Es lo que conté en mi artículo, pero ya compuesto el número, llegó en el último minuto un anuncio y el jefe de redacción decidió que la página que había que levantar era la mía. Se ha quedado el retrato del siglo XX en su voz más doliente agazapado para siempre en las hojas de este diario.

2 de junio, jueves. Al perder el sentido.

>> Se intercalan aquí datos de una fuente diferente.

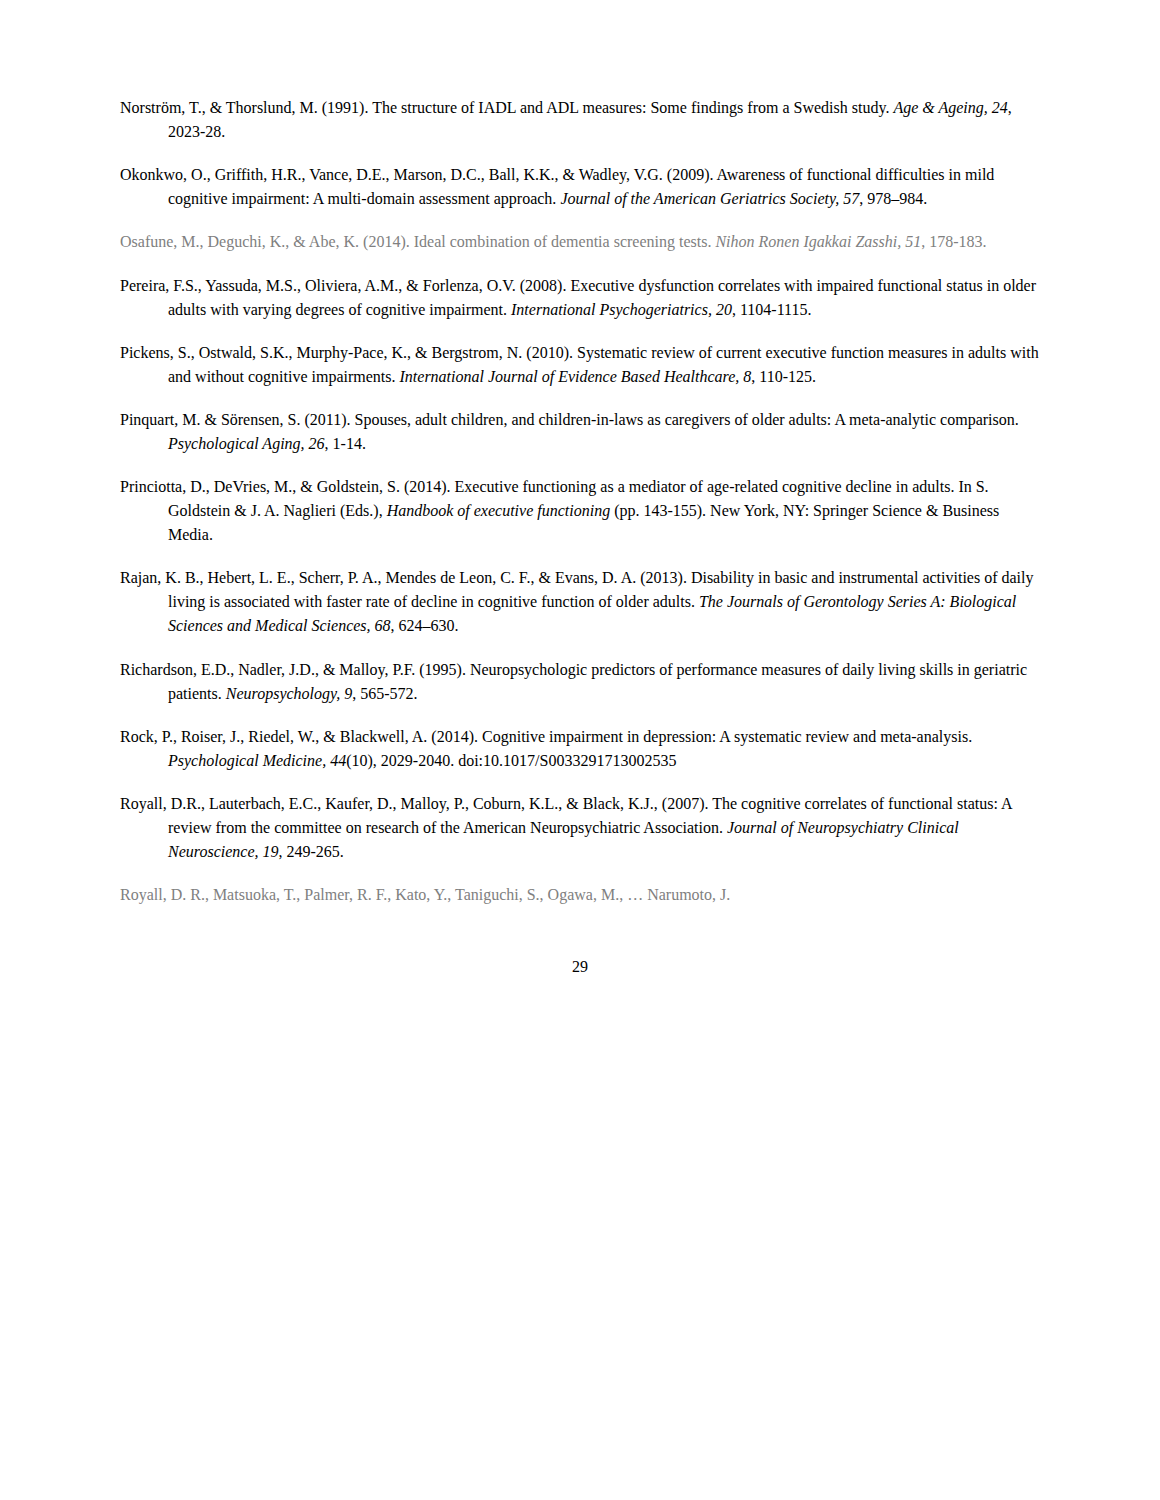Norström, T., & Thorslund, M. (1991). The structure of IADL and ADL measures: Some findings from a Swedish study. Age & Ageing, 24, 2023-28.
Okonkwo, O., Griffith, H.R., Vance, D.E., Marson, D.C., Ball, K.K., & Wadley, V.G. (2009). Awareness of functional difficulties in mild cognitive impairment: A multi-domain assessment approach. Journal of the American Geriatrics Society, 57, 978–984.
Osafune, M., Deguchi, K., & Abe, K. (2014). Ideal combination of dementia screening tests. Nihon Ronen Igakkai Zasshi, 51, 178-183.
Pereira, F.S., Yassuda, M.S., Oliviera, A.M., & Forlenza, O.V. (2008). Executive dysfunction correlates with impaired functional status in older adults with varying degrees of cognitive impairment. International Psychogeriatrics, 20, 1104-1115.
Pickens, S., Ostwald, S.K., Murphy-Pace, K., & Bergstrom, N. (2010). Systematic review of current executive function measures in adults with and without cognitive impairments. International Journal of Evidence Based Healthcare, 8, 110-125.
Pinquart, M. & Sörensen, S. (2011). Spouses, adult children, and children-in-laws as caregivers of older adults: A meta-analytic comparison. Psychological Aging, 26, 1-14.
Princiotta, D., DeVries, M., & Goldstein, S. (2014). Executive functioning as a mediator of age-related cognitive decline in adults. In S. Goldstein & J. A. Naglieri (Eds.), Handbook of executive functioning (pp. 143-155). New York, NY: Springer Science & Business Media.
Rajan, K. B., Hebert, L. E., Scherr, P. A., Mendes de Leon, C. F., & Evans, D. A. (2013). Disability in basic and instrumental activities of daily living is associated with faster rate of decline in cognitive function of older adults. The Journals of Gerontology Series A: Biological Sciences and Medical Sciences, 68, 624–630.
Richardson, E.D., Nadler, J.D., & Malloy, P.F. (1995). Neuropsychologic predictors of performance measures of daily living skills in geriatric patients. Neuropsychology, 9, 565-572.
Rock, P., Roiser, J., Riedel, W., & Blackwell, A. (2014). Cognitive impairment in depression: A systematic review and meta-analysis. Psychological Medicine, 44(10), 2029-2040. doi:10.1017/S0033291713002535
Royall, D.R., Lauterbach, E.C., Kaufer, D., Malloy, P., Coburn, K.L., & Black, K.J., (2007). The cognitive correlates of functional status: A review from the committee on research of the American Neuropsychiatric Association. Journal of Neuropsychiatry Clinical Neuroscience, 19, 249-265.
Royall, D. R., Matsuoka, T., Palmer, R. F., Kato, Y., Taniguchi, S., Ogawa, M., … Narumoto, J.
29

A veces percibo una profunda trivialización en el sentido de las palabras. En las conversaciones casuales que escucho al azar y, sobre todo, en los nuevos hábitos de los locutores en los medios de comunicación. Se ha puesto de moda una suerte de repetición rotatoria de las frases que desvirtúa su significado. Convierte los contenidos en estribillos de ninguna canción. Es curioso, lo que debería servir para construir pensamiento es cada vez más una pantomima en la que las palabras son marionetas de feria a las que se disparan significados, sin que ninguno acierte, con un rifle de cañón desviado.